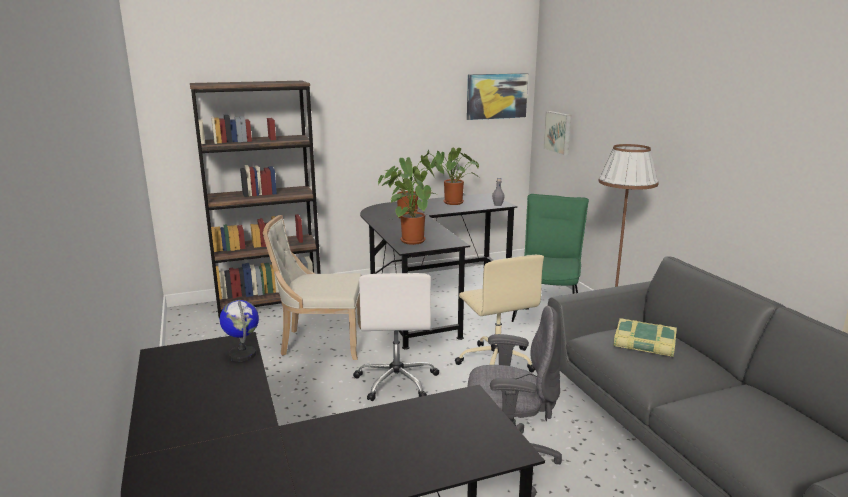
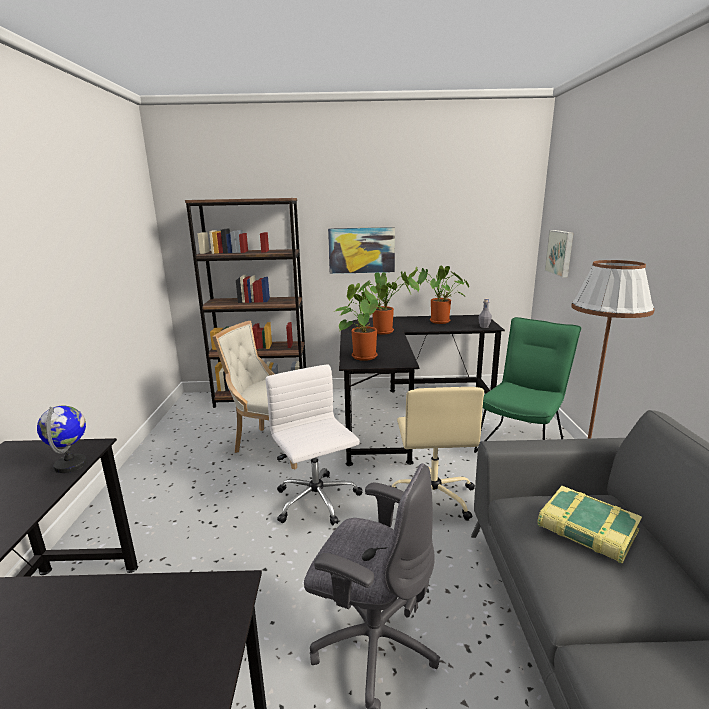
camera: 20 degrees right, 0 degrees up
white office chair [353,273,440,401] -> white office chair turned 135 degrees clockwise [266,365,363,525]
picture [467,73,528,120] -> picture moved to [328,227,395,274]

--------------------------------

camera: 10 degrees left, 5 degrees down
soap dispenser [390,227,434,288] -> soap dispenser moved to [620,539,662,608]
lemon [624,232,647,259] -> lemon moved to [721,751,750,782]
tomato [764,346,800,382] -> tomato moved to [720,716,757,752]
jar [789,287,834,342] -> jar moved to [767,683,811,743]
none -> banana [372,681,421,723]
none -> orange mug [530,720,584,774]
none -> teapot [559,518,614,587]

--------------------------------

• _TASK GOAL_
Search the entries above for the string "none". Copy each line in which it appears.

• _ANSWER TO THIS PROBLEM_
none -> banana [372,681,421,723]
none -> orange mug [530,720,584,774]
none -> teapot [559,518,614,587]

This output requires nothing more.